[FoRK] Why is a carbon tax off the table?
kammeyer at kammeyer.org
Thu Jun 10 11:41:45 PDT 2010
Carbon tax is off the table because it has a concentrated group of
losers from it (electric utilities, airlines, oil companies, SUV
manufacturers, chemical companies, domestic industries that use a lot
of energy), and a very diffuse group of winners from it -- everyone
else. Everyone else does not have lobbyists, and lobbyists make the
laws now. Cap and trade has some winners, namely big polluting
industries. Those industries will basically be able to do what they
have been doing, with incremental reductions in their credit, but they
have the additional option of making their plants more efficient and
selling the credits for lots of money. Big industries also like it
because it gives them this huge subsidy of carbon credits, while any
new entrant competitor would have to pay for them. Also, with
deregulated electricity markets, it should make the marginal cost of
electricity go up as demand increases, but the carbon credits don't
increase to meet it.
A greenhouse gas plan that has lobbyists on both sides is potentially
viable. A plan with no lobbyists for it has no chance.

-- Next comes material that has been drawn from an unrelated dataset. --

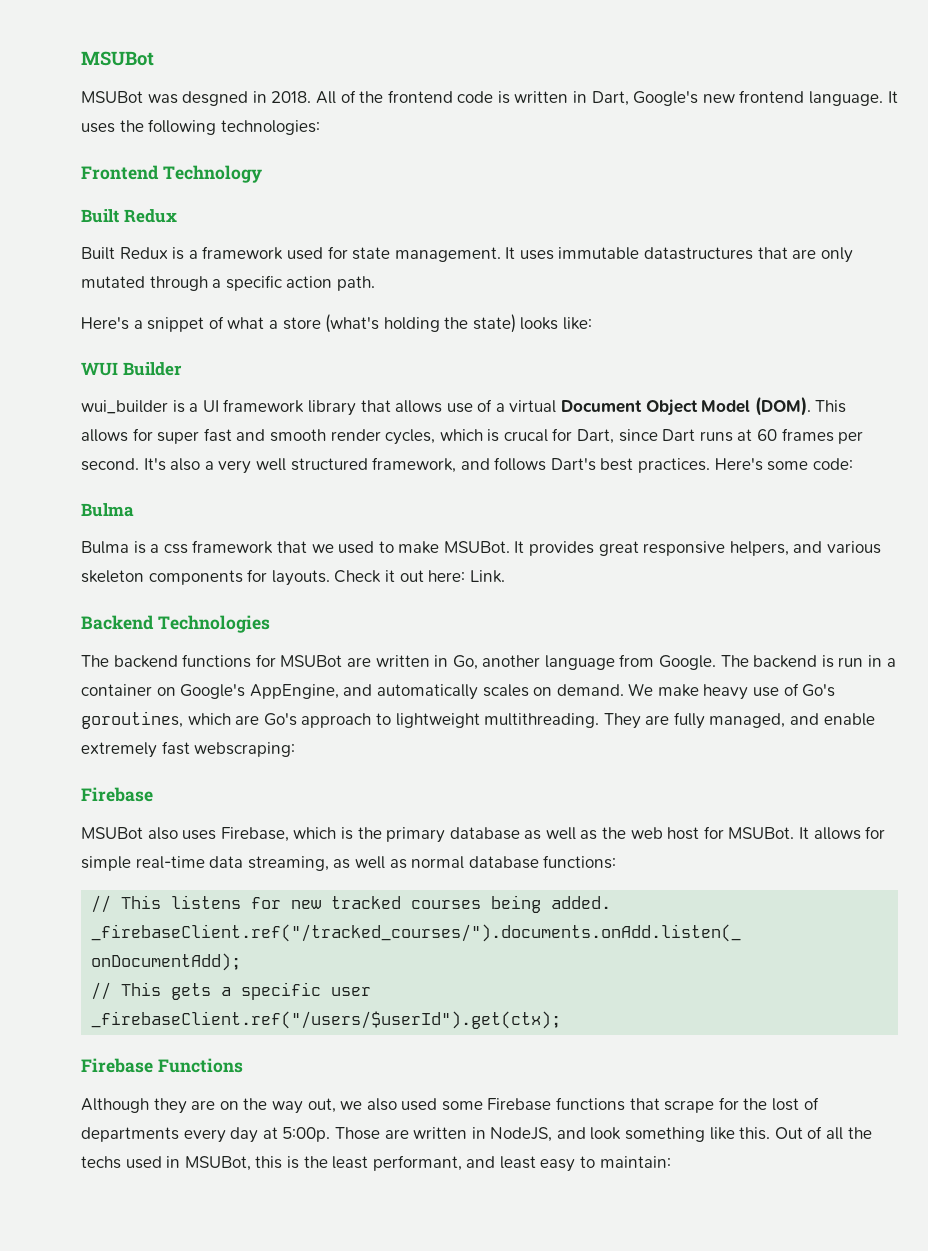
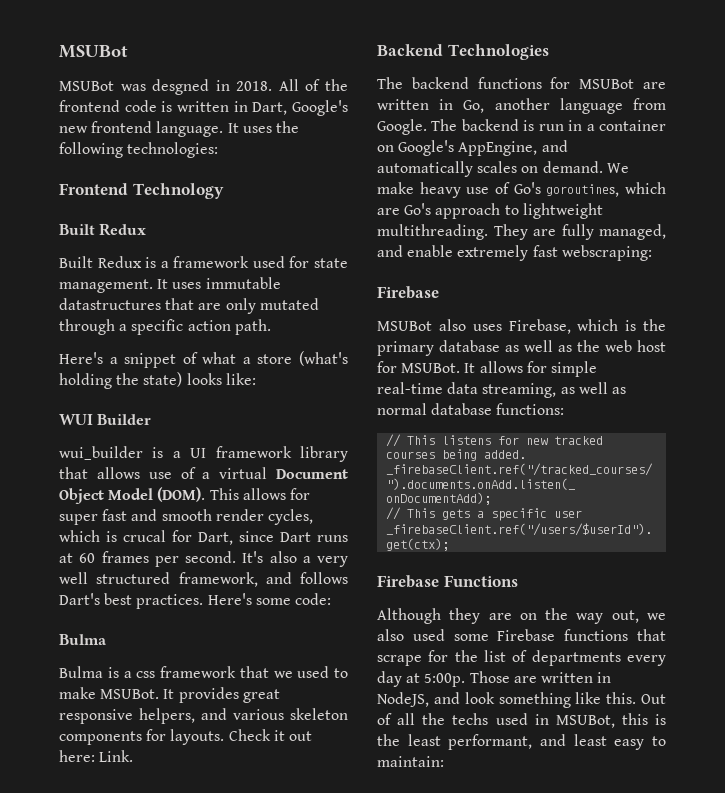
[772,1098,800,1111] lost -> [484,650,506,662] list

On Wed, Jun 9, 2010 at 9:58 PM, Russell Turpin <russell.turpin at gmail.com> wrote:
> After the past two months, it should be pretty clear to everyone that
> oil has large externalities, and not just in mideast foreign policy.

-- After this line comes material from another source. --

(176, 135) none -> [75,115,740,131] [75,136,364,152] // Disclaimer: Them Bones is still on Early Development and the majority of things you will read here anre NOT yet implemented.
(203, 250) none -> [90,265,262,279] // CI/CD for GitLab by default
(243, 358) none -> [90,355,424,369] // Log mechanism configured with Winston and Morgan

> Coal's environmental impact may not be as obvious, but is also
> serious. So why is a carbon tax still off the political table? The
> idea, of course, is to eliminate all other alternative energy
> subsidies and rebates for energy savings, relying entirely on the
> increment in long-term projected cost of fossil fuels to encourage
> both of those. My back of the envelope calculations are that a carbon
> tax equivalent to $50/bbl of oil would bring the US government over a
> trillion dollars annually, so there are significant government revenue
> implications as well.
> Yes, the cost of natural gas, gasoline, heating oil, and petroleum
> products would all go up, to about what they were when oil prices
> peaked. As well as all services and products that depend on these. The
> idea is that that would be a "long-term promise," to encourage
> alternatives. The price of electricity would go up, initially, moreso
> than when oil prices peaked, because the tax applies to coal as well.

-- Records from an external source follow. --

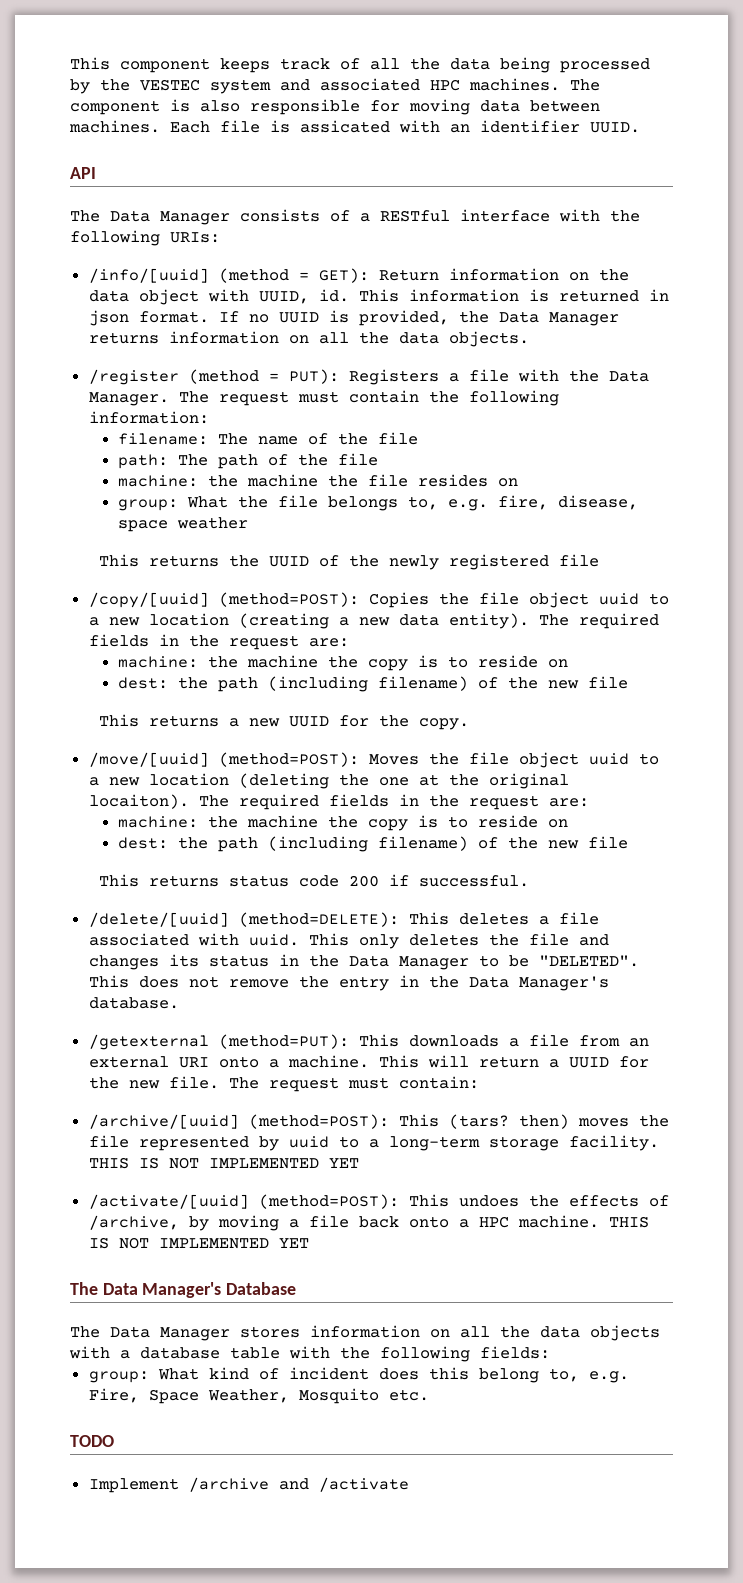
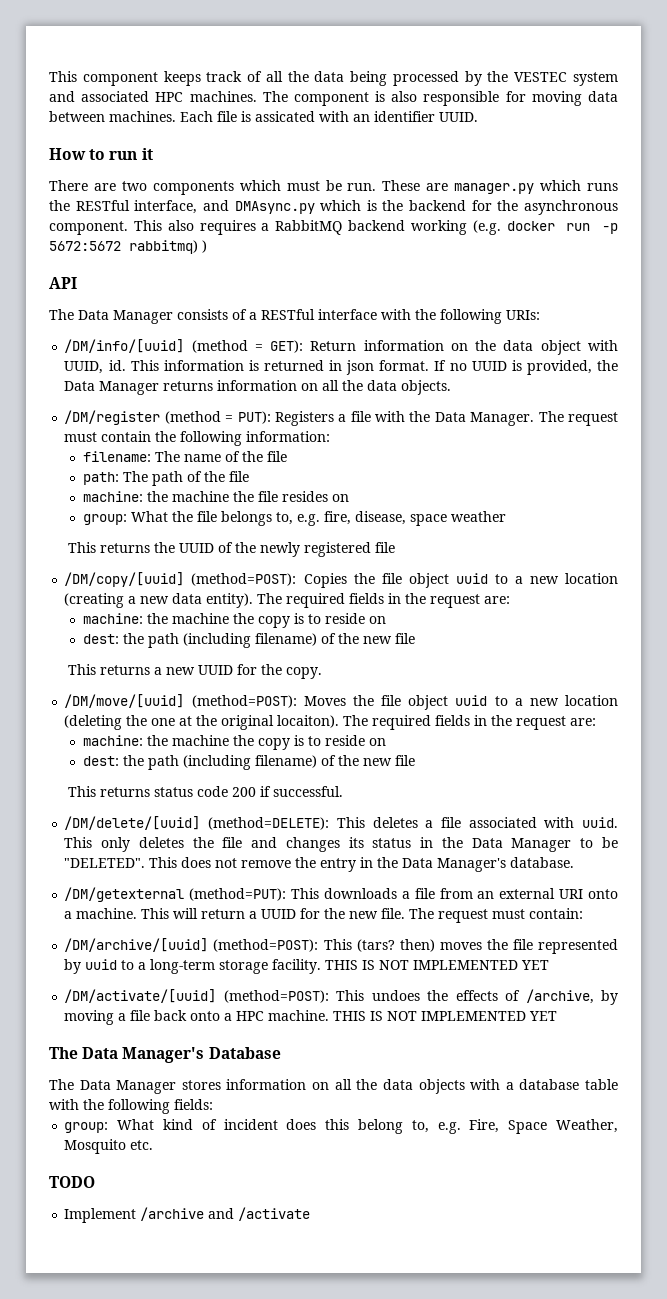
(640, 127) none -> [49,148,153,160] [49,180,619,195] [49,200,618,215] [49,220,619,235] [49,240,207,254] // How to run it // There are two components which must be run. These are manager.py which runs the RESTful interface, and DMAsync.py which is the backend for the asynchronous component. This also requires a RabbitMQ backend working (e.g. docker run -p 5672:5672 rabbitmq) )
[88,268,209,283] /info/[uuid] -> [64,339,185,353] /DM/info/[uuid]
[88,369,179,385] /register -> [64,410,161,425] /DM/register
[88,592,209,608] /copy/[uuid] -> [64,572,185,587] /DM/copy/[uuid]
[88,752,209,767] /move/[uuid] -> [64,694,185,708] /DM/move/[uuid]
[88,912,229,927] /delete/[uuid] -> [64,816,201,830] /DM/delete/[uuid]
[88,1034,209,1050] /getexternal -> [64,887,185,902] /DM/getexternal
[88,1114,239,1129] /archive/[uuid] -> [64,938,209,952] /DM/archive/[uuid]
[88,1194,249,1209] /activate/[uuid] -> [64,989,217,1003] /DM/activate/[uuid]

> But the proposed tax isn't on watts, just on fossil fuels. If you
> believe in technology, that is a solvable problem. Better sooner than
> Yes, the Saudis would yelp like scalded dogs. Yes, some good guys
> would be hurt also. The airlines. But they already survived those
> prices once. The Canadians.
> OB DISCLAIMER: Moving to the gulf coast. Get monthly oil royalty. As
> they say in football: offsetting penalties.